95 million are still out of the workforce, and it's still a misleading number

U.S. economy adds 148,000 jobs in December
U.S. economy adds 148,000 jobs in December

The economy did very well during President Trump's first year: 2 million new jobs, the lowest unemployment in 17 years, accelerating economic growth, booming stock market.

Trump loves to talk about those numbers. But by another measure that he used to talk about a lot -- and has stopped mentioning -- the needle didn't move at all.

During the campaign and early in his presidency, Trump often pointed out how many people were out of the labor force. It's roughly 95 million people, though the numbers change from month to month.

Trump argued that it was a sign of a weak economy run by President Barack Obama.

Related: Americans workers in 2018: Show me the money

"We must honestly acknowledge the circumstances we inherited. Ninety-four million Americans are out of the labor force," Trump told Congress in February 2017.
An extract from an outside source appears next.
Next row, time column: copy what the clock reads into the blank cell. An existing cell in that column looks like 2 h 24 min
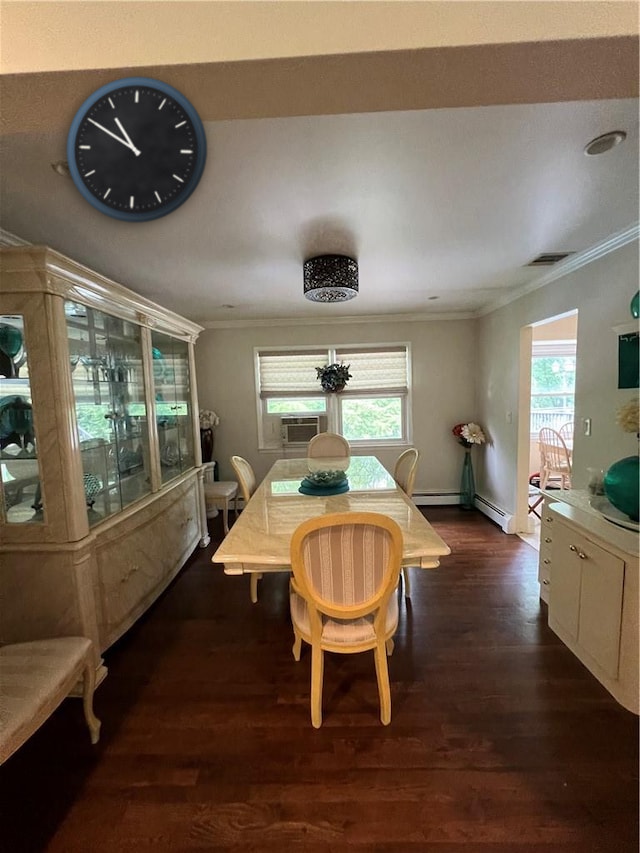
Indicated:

"96 million really wanting a job and they can't get," he said at a press conference in January 2017. "You know that story. The real number -- that's the real number."

He even told Time magazine in 2015 that the "real unemployment" rate would be closer to 42% if these people were included. "We have a lot of room. We have a lot of people who want to work," he told Time.

The number of Americans out of the workforce is misleading as a gauge of who is and isn't working.

For example, retired people are out of the workforce. They're not counted in the unemployment rate because they don't want a job. The same is true of tens of millions of Americans who are in school, or can't work because they are disabled.

So it's possible for the total number of people out of the workforce to stay more or less the same, even as the overall job market improves.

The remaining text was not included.